§ Document segment:
********
Gensler designs Marriot and Ritz Carlton tower
The first skyscraper to be built in Downtown Los Angeles in nearly two decades the 54-story Hotel & Residences at LA Live! is rising at the 10 and 110 freeways, adjacent to the Staples Center and the Los Angeles Convention Center.
The tower and attached conference center represent half of LA LIVE!’s 4 million square feet. LA Live! is a new six-block pedestrian-oriented entertainment and retail development. The project addresses a long-standing void in the urban fabric of downtown. The tower fills the vacant southwest corner of downtown, as defined by the cornerstones of Disney Concert Hall, Los Angeles City Hall and the financial, garment and jewelry districts. Following a trend in urban development, the project mixes two hotels brands, offering a total of 1,001 keys (878 J.W. Marriott keys, 123 Ritz Carlton keys), 224 residential units and an 80,000-square-foot conference center, featuring a 25,000-square-foot grand ballroom.
********
§ Directions:
A - Answer these questions using the LA Live! tower text:
(i) How many stories does the Hotel & Residences at LA Live! have?
(ii) How many residential units does the project offer?
(iii) What is the size of the grand ballroom in the conference center?
B - Print the passage of the LA Live! tower text from "Gensler designs Marriot" up to and including "Angeles Convention Center.".
********
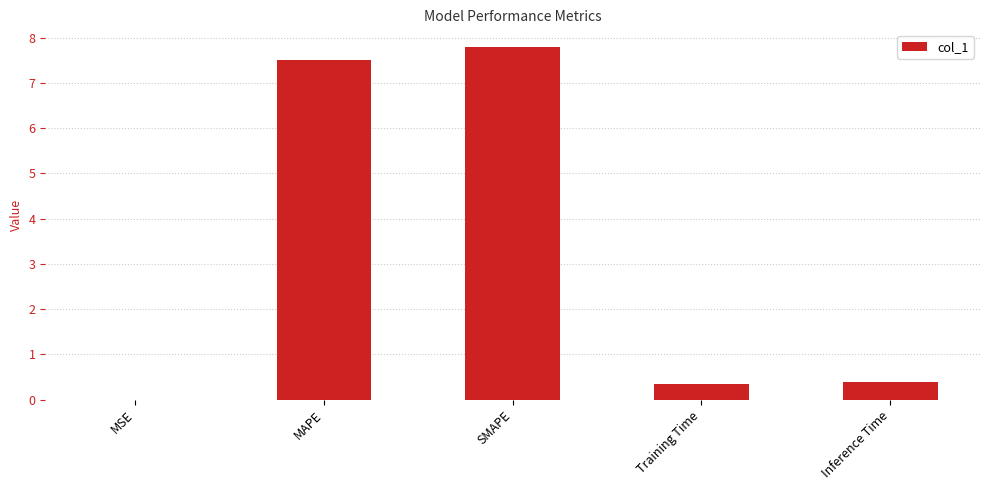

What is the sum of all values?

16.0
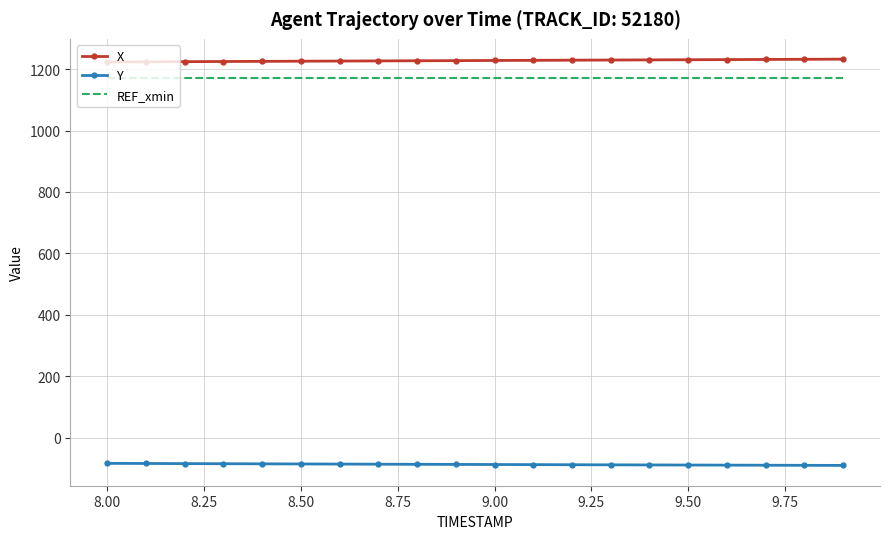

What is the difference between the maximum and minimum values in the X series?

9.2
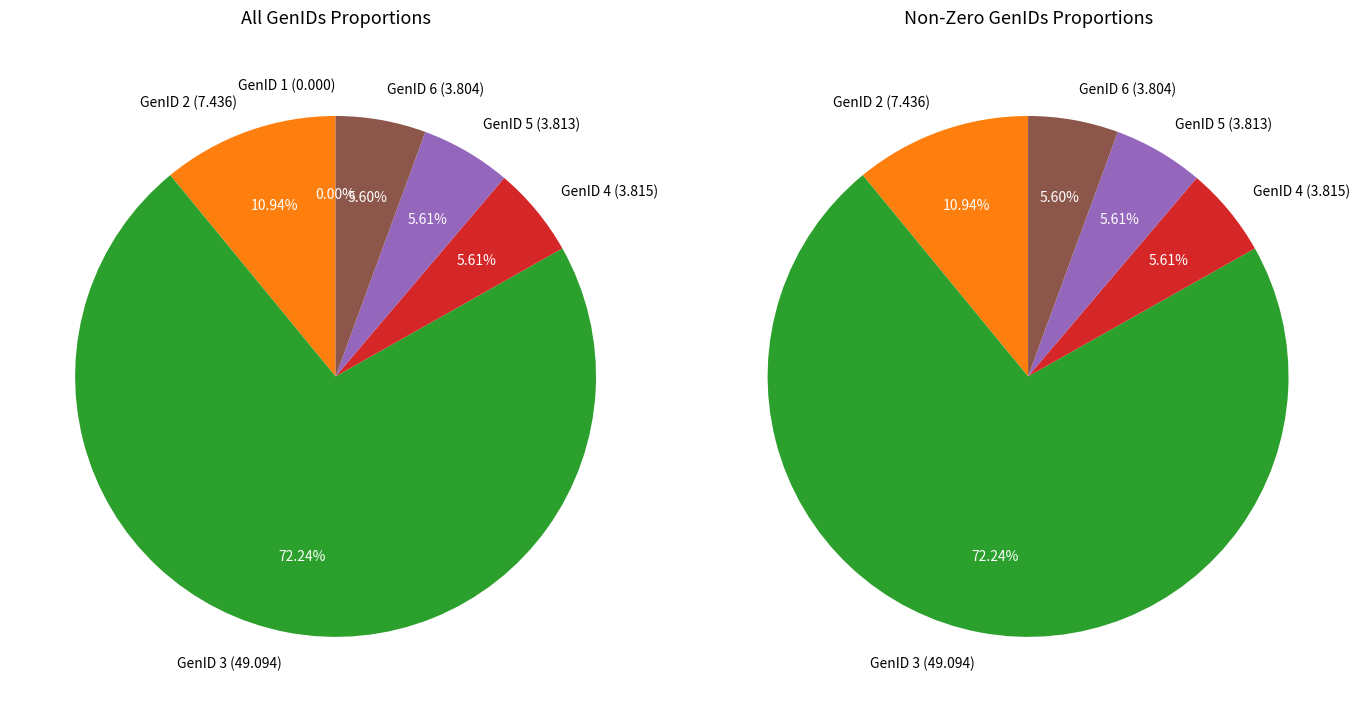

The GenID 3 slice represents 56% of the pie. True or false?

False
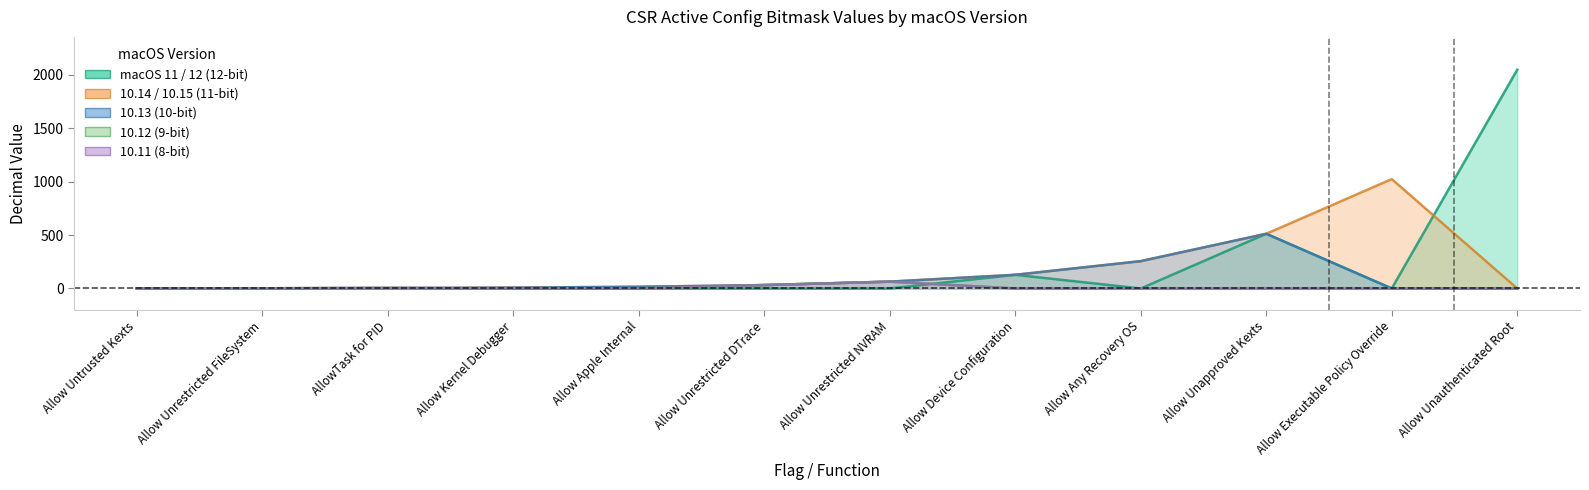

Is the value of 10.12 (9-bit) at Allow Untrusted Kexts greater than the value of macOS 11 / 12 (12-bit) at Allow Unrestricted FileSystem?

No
********
§ Task-by-task answers:
A -
(i) 54 stories
(ii) 224 residential units
(iii) 25,000 square feet

B -
Gensler designs Marriot and Ritz Carlton tower
The first skyscraper to be built in Downtown Los Angeles in nearly two decades the 54-story Hotel & Residences at LA Live! is rising at the 10 and 110 freeways, adjacent to the Staples Center and the Los Angeles Convention Center.